Independentemente de região, percebe-se hoje uma pressão maior do cliente, do anunciante, em busca de resultados publicitários. Há a força das mesas de compras, do fator preço nas concorrências em detrimento de talento e qualidade criativa. Como você vê essa situação?
Eu acho mesa de compras uma das maiores aberrações que existem hoje em dia. Não que os clientes não devam ter mesas de compra, mas eu acho que a forma como estão sendo estruturadas as mesas de compra… Veja bem, publicidade é um serviço artístico, diferenciado e não pode ser comprado única e exclusivamente pelo critério preço, e a mesa de compra, que deve ser formada, não pode ser formada pelo mesmo profissional que compra parafuso. Isso é uma discussão técnica. O papel da publicidade é vender e o cliente tem que historicamente buscar a publicidade que mais vende. O que é o pior cliente? O pior cliente é aquele que acha que a publicidade deve ser a sua melhor compra e aí ele compra a publicidade na bacia das almas, mas ele compra o que há de pior na publicidade, ou seja, é uma coisa louca que alguém gaste para comprar o que há de pior em publicidade quando a tarefa seria a de comprar o que há de melhor e a publicidade fazer o papel de vender. O anunciante tem de ganhar dinheiro com a publicidade no que ela vende e não na compra (da publicidade). É como você escolher seu cardiologista pela conta do menor preço.

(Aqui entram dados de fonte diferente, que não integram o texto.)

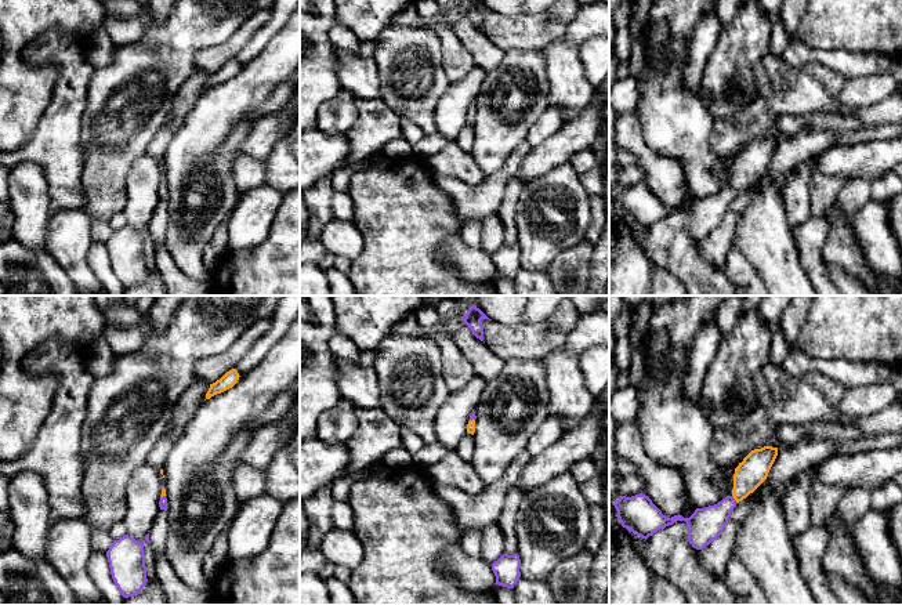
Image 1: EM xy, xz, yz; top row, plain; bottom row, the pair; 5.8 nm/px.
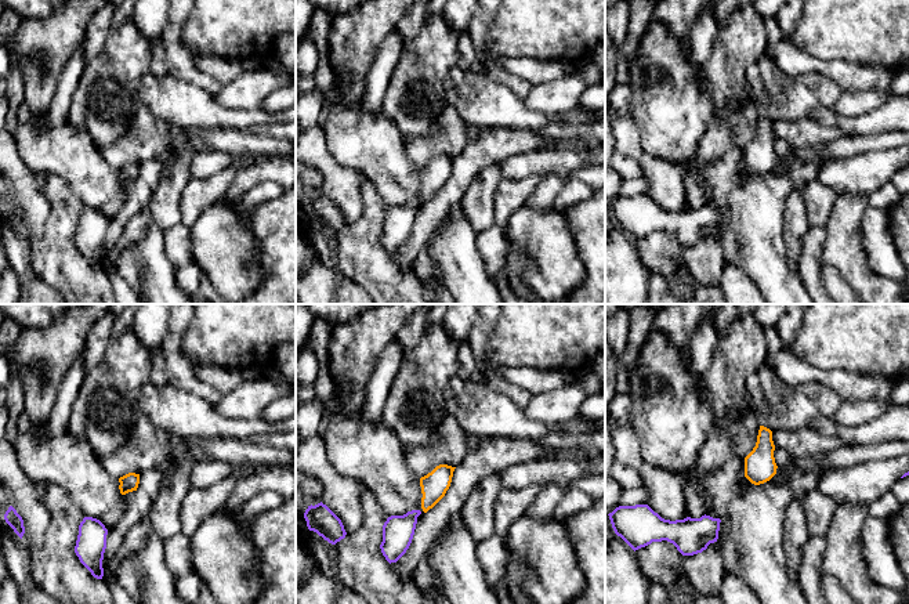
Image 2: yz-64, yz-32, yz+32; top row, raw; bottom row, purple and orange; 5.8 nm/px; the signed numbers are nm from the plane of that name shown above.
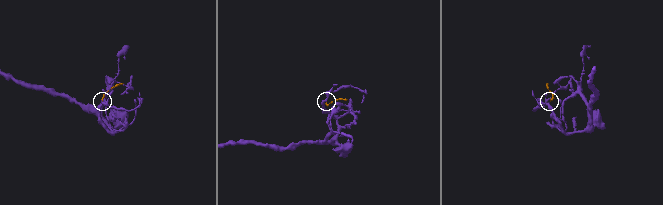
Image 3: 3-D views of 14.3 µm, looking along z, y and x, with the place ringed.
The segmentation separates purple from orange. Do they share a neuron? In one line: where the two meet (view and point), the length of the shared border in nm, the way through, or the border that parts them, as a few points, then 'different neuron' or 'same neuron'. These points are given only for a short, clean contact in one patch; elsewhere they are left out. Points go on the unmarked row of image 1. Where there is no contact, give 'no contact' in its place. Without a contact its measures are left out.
yz (734, 189) | 50 nm | across yz (705, 216), (734, 189), (753, 160) | same neuron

O que o mundo multimídia traz de desafios para a publicidade? Como você se sente?
Eu me sinto em casa. Acho que é exatamente isso que tem que acontece. E não é isso mais isso mais aquilo. Não, o que você tem que dar é esse menu de escolhas ao anunciante. Você tem uma visão de 360 graus, mas na realidade, ela é uma visão de cinco, dez graus, quinze, para você ter vários instrumentos e saber o que indicar. Não é tudo, é um mundo de escolhas e eu me sinto em casa. E eu não estaria em casa se eu tivesse vindo todos esses anos ao festival. Eu fiz o meu dever de casa, eu foquei, eu fui construir um grupo e se esse troço é about storytelling, antes de começar a telling, eu fui construir a story.

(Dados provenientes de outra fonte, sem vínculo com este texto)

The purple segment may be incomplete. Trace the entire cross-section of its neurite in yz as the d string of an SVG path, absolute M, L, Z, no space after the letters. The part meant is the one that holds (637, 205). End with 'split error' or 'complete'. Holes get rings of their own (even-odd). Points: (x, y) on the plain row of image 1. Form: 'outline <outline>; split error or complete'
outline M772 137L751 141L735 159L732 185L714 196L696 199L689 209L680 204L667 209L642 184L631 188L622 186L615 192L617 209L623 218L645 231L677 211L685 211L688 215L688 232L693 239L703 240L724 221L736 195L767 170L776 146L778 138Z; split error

Coincidentemente com o Cannes Lions 2012, está acontecendo a Rio+20 e o Grupo ABC trouxe ao festival o presidente Bill Clinton para falar sobre como a publicidade pode ajudar o mundo. E na sua opinião, como a publicidade pode ajudar o mundo?
No momento em que acontece a Rio+20, a plataforma da Unesco diz que o mundo tem de mudar o seu padrão de consumo. Ora, quem pode mudar o padrão de consumo do mundo são aqueles que construíram, como a indústria, a sociedade de consumo, que é a Madison Avenue. O que temos de fazer é que as pessoas consumam de uma nova maneira e que consumam novas coisas. Ao invés de gastar dinheiro com cigarro, você vai gastar com forma física, gastar com ioga, isso é manter padrões de consumo porque o padrão de consumo é saudável, gera emprego, faz a economia rodar, mas rodar com coisas boas e não fazer as pessoas se entupirem de gordura. Não é construir uma sociedade deprimida e sim uma sociedade em que as pessoas usam o dinheiro para o seu bem-estar e não para a sua destruição.

Que exemplos você daria de publicidade colaborando para um mundo melhor?
Acho que o uso dos carros nas grandes cidades deve ser repensado tanto pelo governo quanto pelas pessoas. A solução a gente não consegue ver de imediato. No futuro, acho que carro será alugado, não será uma propriedade, mas isso é na base do achismo. Mas, são novas formas de viver. As pessoas vão estar mais inclinadas a andar de bicicleta, a caminhar. Hoje, mesmo em pequenas distâncias, as pessoas usam seus carros e não há a menor possibilidade, seja do ponto de vista do uso do petróleo ou das outras fontes alternativas de energia, de conduzir a vida assim. Nós vamos encontrar novas formas de viver, o que não é nenhuma coisa assustadora. Faz parte da história do mundo a sociedade mudar.

Mas, você daria algum exemplo de cases que tenham ajudado a publicidade a melhorar o mundo?
Nike é, sem sombra de dúvida, uma empresa que melhorou as pessoas, lançando altos padrões com foco na consciência no bem estar físico. Apple a mesma coisa. São empresas que influenciaram solidamente o comportamento.